Innamorato della sua Letojanni, Scandurra, maturità classica ben sfruttata ed una prossima laurea in Lettere moderne all’Università di Catania, ha scritto per vari web magazine, sino ad approdare giovanissimo alla collaborazione con il “Giornale di Sicilia” con cui ha scritto per tre anni. Il debutto alla scrittura letteraria è sancito nel 2011, quando l’allora ventunenne Enrico pubblica per i tipi di Arduino Sacco la sua prima silloge poetica titolata “Tra ospedale e paradiso”. Fatica letteraria che porterà bene anche sul fronte giornalistico, tant’è che pochi mesi dopo Scandurra inizia una collaborazione professionale con il settimanale messinese “Centonove”, rimanendovi per cinque anni. Non è tipo da accontentarsi Enrico, la comunicazione in qualsivoglia modo, lo prende e rapisce, fino a cavalcarla su più fronti: lavorerà con un’agenzia di comunicazione che si occupa di uffici stampa nel settore dello Spettacolo e della Cultura e nel maggio 2013 approda a ‘La Sicilia” dove sarà corrispondente per la provincia messinese e su scala regionale curerà i servizi per le iniziativi delle cittadine riconosciute a livello mondiale come patrimonio e culle della cultura: Taormina e Giardini Naxos.

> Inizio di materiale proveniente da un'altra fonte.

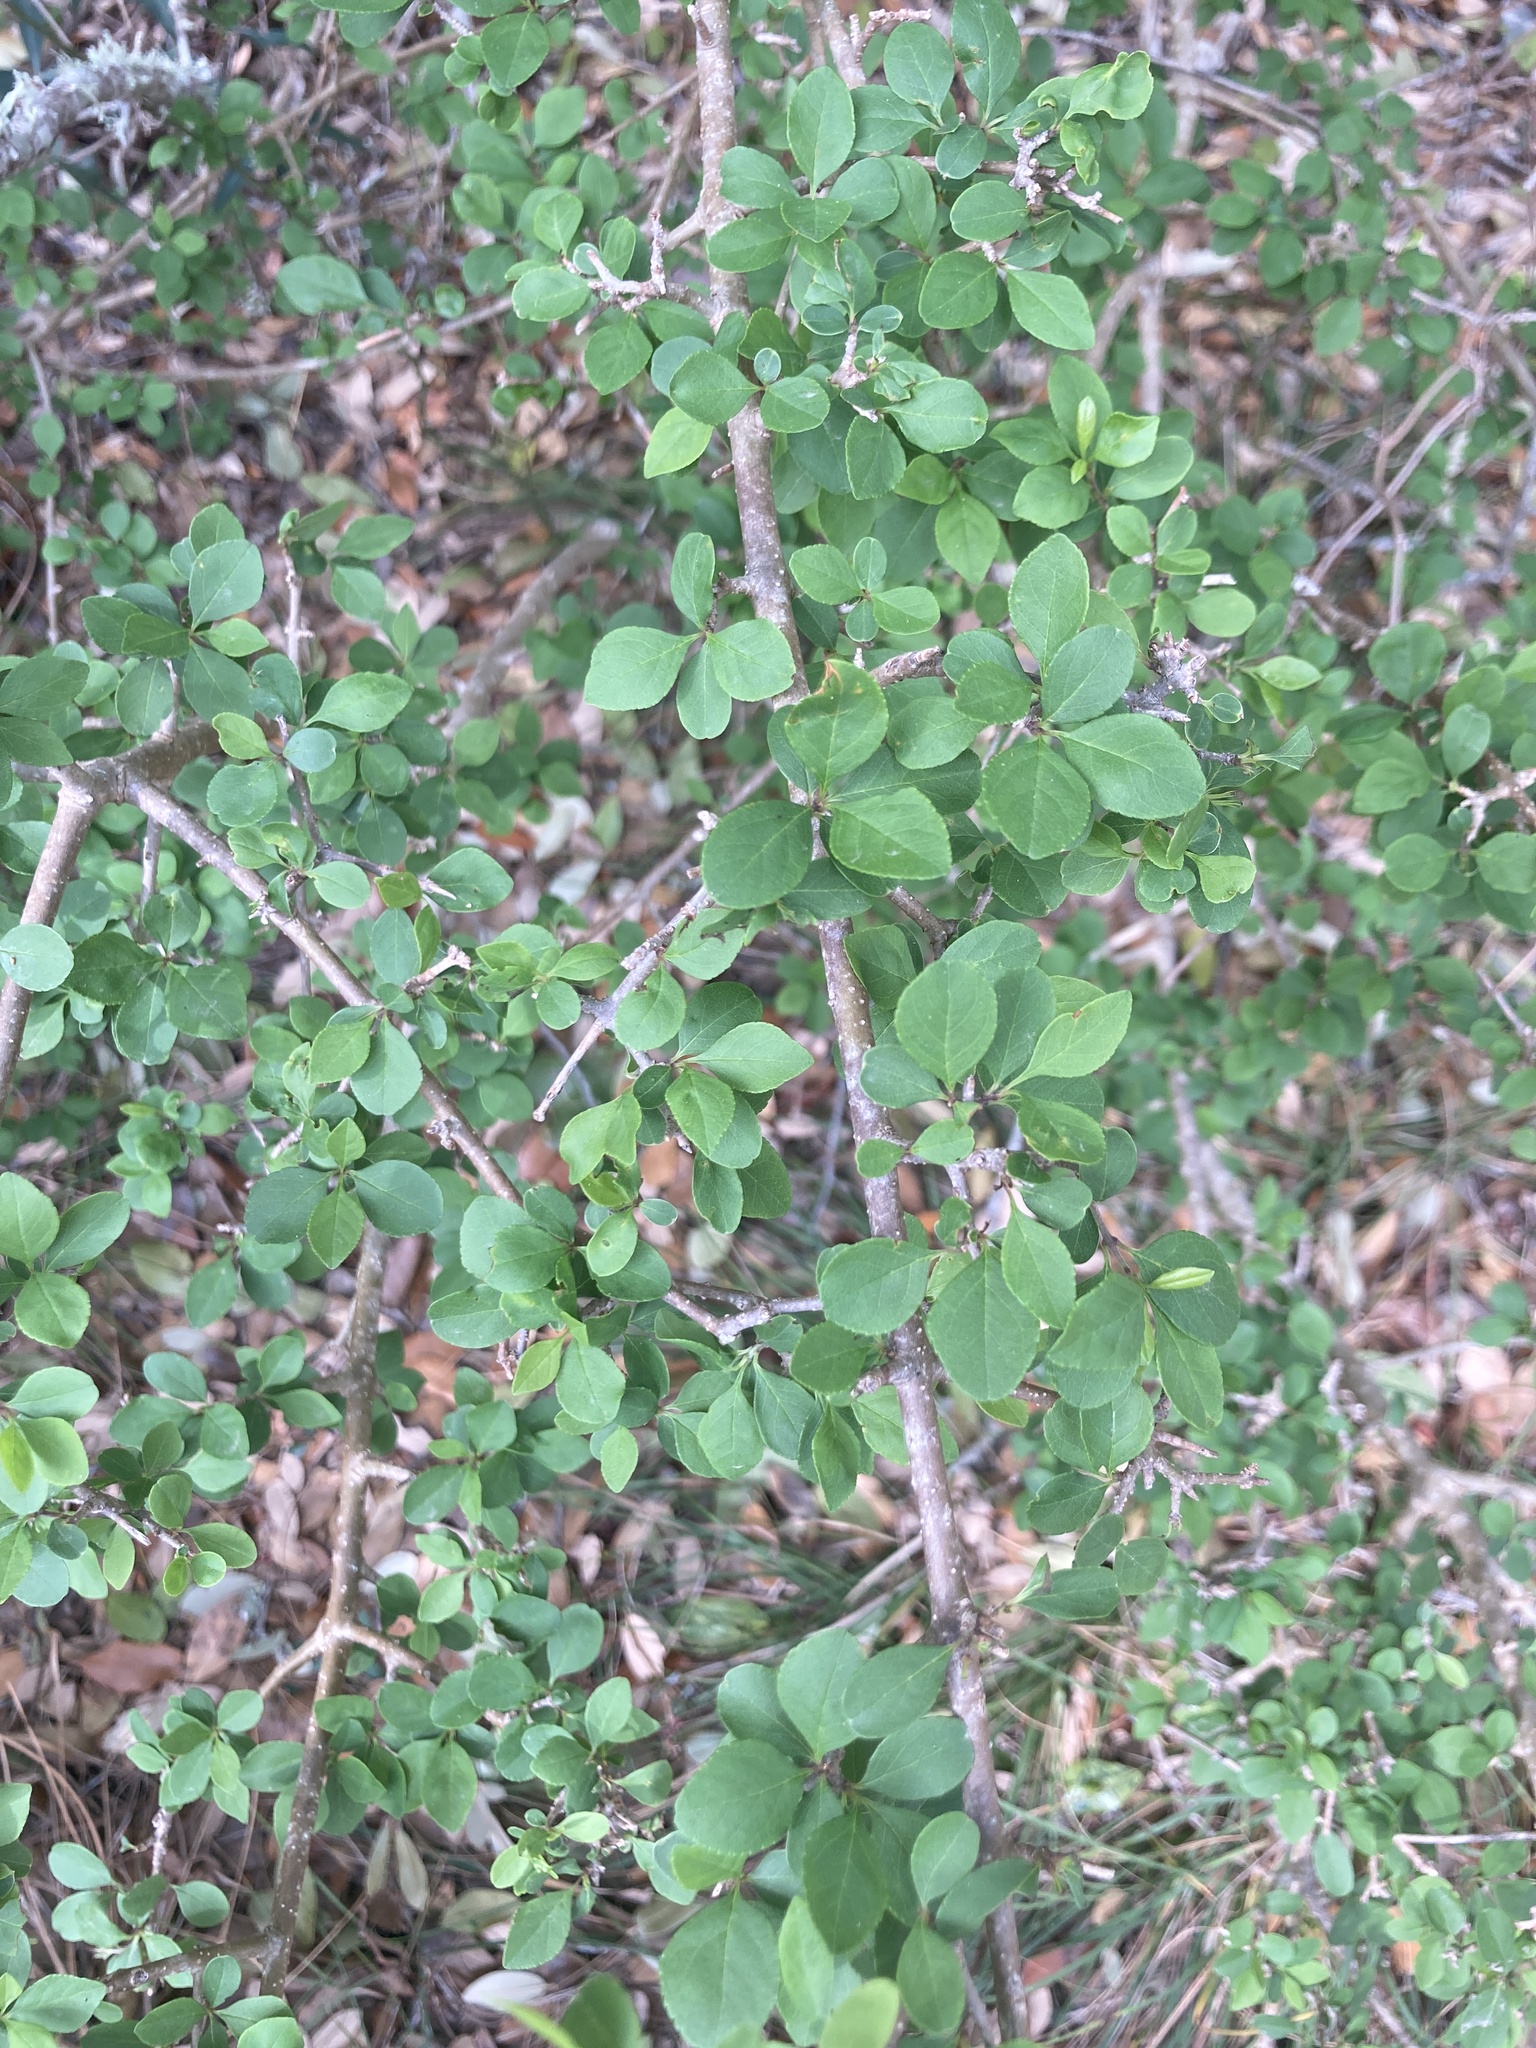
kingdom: Plantae
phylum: Tracheophyta
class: Magnoliopsida
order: Lamiales
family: Oleaceae
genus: Forestiera
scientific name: Forestiera pubescens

Nel 2014 il salto di categoria come autore pubblica infatti per Città del Sole, la seconda silloge poetica, “D’amore e d’altre notti insonni”. Le pubblicazioni che crescono con editori di spessore non danno alla testa allo scrittore messinese, tant’è che contemporaneamente collaborerà con il giornale on-line “Tempo Stretto”, da cui si sgancerà nell’agosto 2016 per entrare alla “Gazzetta del Sud” dove un’altra collaborazione lo blinderà per 3 anni. Utilizzare il verbo “blindare” ha un’accezione positiva, ciò che non fu tale invece è la sensazione di sdegno che Scandurra provò verso il trattamento economico riservato ai giornalisti free-lance. E’ la fine, Scandurra chiuse con il giornalismo, mantenendo ricordi e rapporti solo con alcuni colleghi, uno su tutti Giuseppe Attardi, già caposervizio dello spettacolo e della musica del quotidiano catanese “La Sicilia” che gli ha scritto la prefazione a “Sette piccoli sogni”.

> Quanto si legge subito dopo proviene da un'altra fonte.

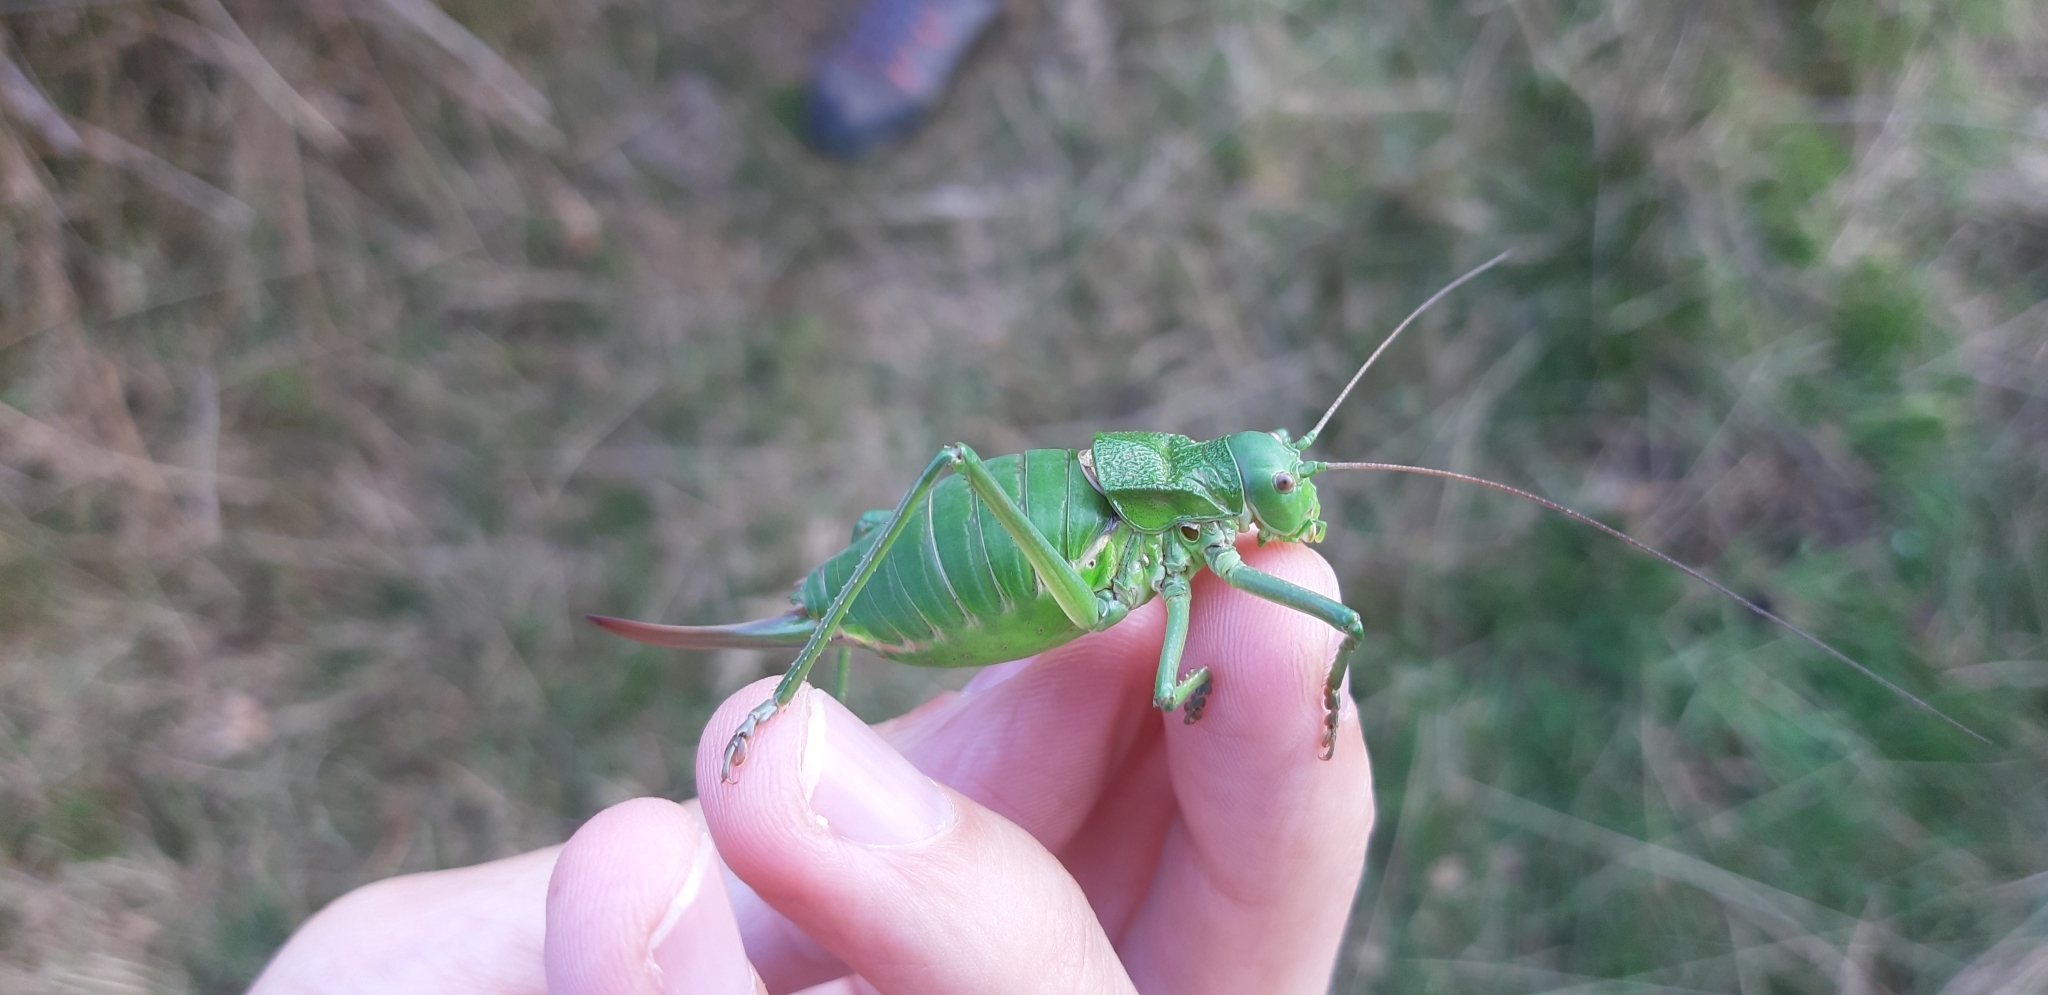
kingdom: Animalia
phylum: Arthropoda
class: Insecta
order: Orthoptera
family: Tettigoniidae
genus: Callicrania
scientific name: Callicrania ramburii
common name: Rambur's saddle bush-cricket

Molto giovane esordisci con una buona casa, ma subito fai il grande salto verso La città del Sole, fino a consolidarti con Algra Edizioni. Come sono nati questi contatti?
«La mia editor, la scrittrice taorminese Lisa Bachis, che mi ha dato molti consigli in questi ultimi anni su come lavorare su un testo e che non dimenticherò mai per la sua disponibilità e per la sua grande professionalità, mi ha indicato la realtà di Algra, editore di Viagrande, dove ho trovato il mondo della grande editoria e del sentirmi in famiglia. Sta di fatto comunque che senza di lei non sarei andato da nessuna parte. Mi presentò ad Alfio Grasso».
Cosa ne è venuto fuori?
«Ci si conobbe, sempre di più e meglio, e finì per apprezzare moltissimo i miei scritti. Sono stato fortunato a trovare due persone molto colte e senza ombra di dubbio di un coraggio come pochi hanno. Io sono comunque un ragazzo che deve imparare tanto di questo mestiere e soprattutto lo devo fare confrontandomi anche con coloro a cui non piace la mia scrittura, il mio stile. Le sconfitte fanno parte del gioco. Sono indispensabili. Sia la Bachis che Grasso sono due persone che non guardano la quantità di libri pubblicati, bensì la qualità e questo mi inorgoglisce e mi mette nelle condizioni di crescere dal punto di vista scritturale e non solo».
Chi è il nuovo Enrico Scandurra scrittore di racconti?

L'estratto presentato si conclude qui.